Carney Distorts New
Ryan Budget

Ryan's 2013 budget cuts $5.2 trillion in government spending

The White House is reacting aggressively to a budget proposal put forward by Rep. Paul Ryan (R., Wis.), that would cut spending by $5.2 trillion in government spending compared to President Obama’s budget, while cutting taxes by $2 trillion over the next 10 years.

White House Press Secretary Jay Carney said Ryan’s refusal to endorse tax hikes was "not fair" and "unbalanced" at a press briefing on Tuesday morning. He also criticized the plan for not abiding by the path laid out by several deficit reform commissions—the same ones that the president has himself ignored.

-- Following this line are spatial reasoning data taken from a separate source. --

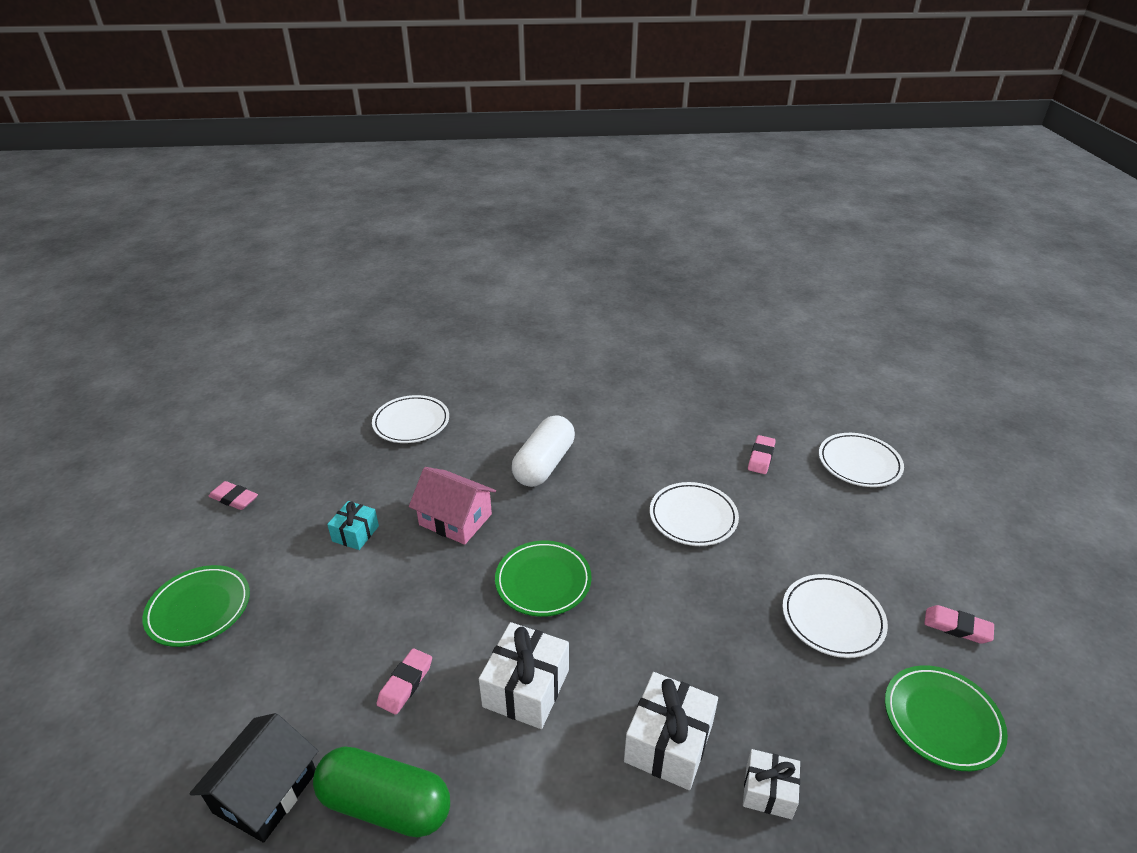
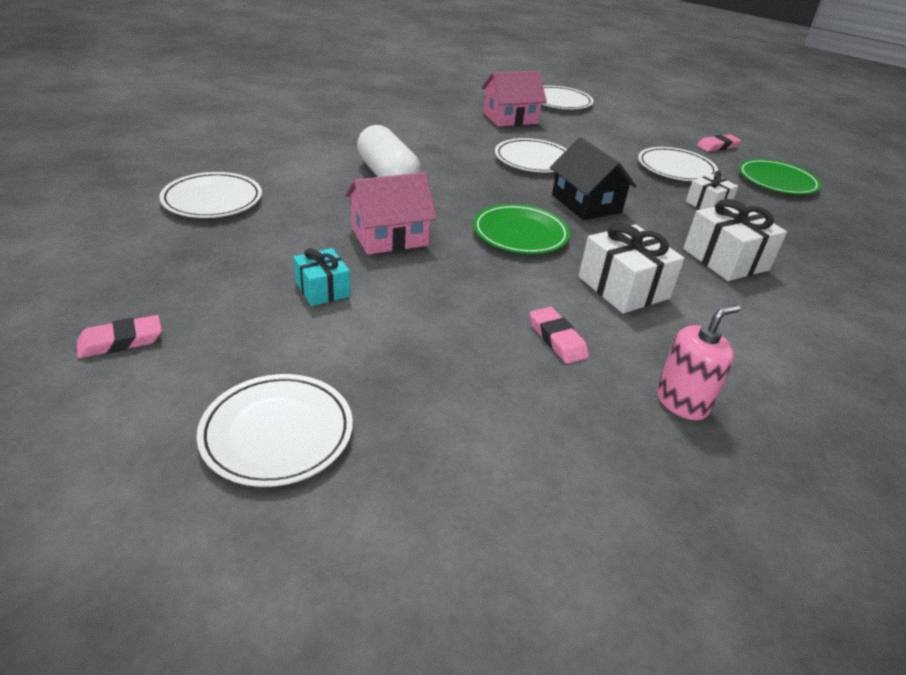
camera: 55 degrees left, 0 degrees up
green plate [142,565,250,647] -> white plate [197,374,353,487]
black house [189,713,318,843] -> black house moved to [550,137,637,220]
green capsule [313,746,450,837] -> pink soap dispenser [657,304,740,420]
white gift [743,749,800,819] -> white gift moved to [686,171,739,210]
pink eraser [748,435,776,474] -> pink house [481,71,547,126]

"There is no responsible way to deal with our budget challenges if we don’t do it in a balanced way … it’s not the right approach and it’s not fair," he said. "It is not the balanced approach Simpson-Bowles represented."

Carney’s boss, however, ignored the same deficit reduction panel’s recommendations to raise taxes on nearly all Americans, not just the high earners Obama has targeted for a tax hike. Carney referenced the Simpson-Bowles Commission several times in attacking Ryan, while insisting the recommendations "mirror the president’s view" —even if he didn’t follow up on them.

Ryan’s 2013 budget proposal includes several updates to the budget Ryan put forward last year, including a hybrid Medicare plan, which would include vouchers for private insurance, as well as a government option. It would also establish flat tax rates of 25 percent and 10 percent, which is expected to save taxpayers $2 trillion over the next ten years.

The national debt has risen to $15.57 trillion—growing nearly $5 trillion under Obama. The Ryan plan would cut the deficit by $3.3 trillion over the next ten years, much of that savings coming from spending cuts. In September, Obama put forward a deficit plan that would cut the deficit by nearly $4 trillion. Nearly half of those savings would come from tax hikes with another $1.1 trillion coming from assumed savings on the Afghanistan and Iraq Wars.

Ryan’s budget would also do away with the sequester cuts, which would automatically slash defense and domestic spending by $500 billion each at the end of the year.

Carney told reporters on Monday that the administration is using that sequester as a bludgeon to force Republicans to agree to tax hikes.

"The sequester was designed to be objectionable and onerous … (The cuts) exist in order to force congress to … get our fiscal house in order," Carney said. "What we don’t need is another proposal that says we need to preserve or extend the tax cuts for wealthy Americans."

Ryan put forward his budget plan on Tuesday as an alternative to the budget policies of President Obama, though it has almost no chance of passing the Democratic Senate or, as Carney made clear, the White House.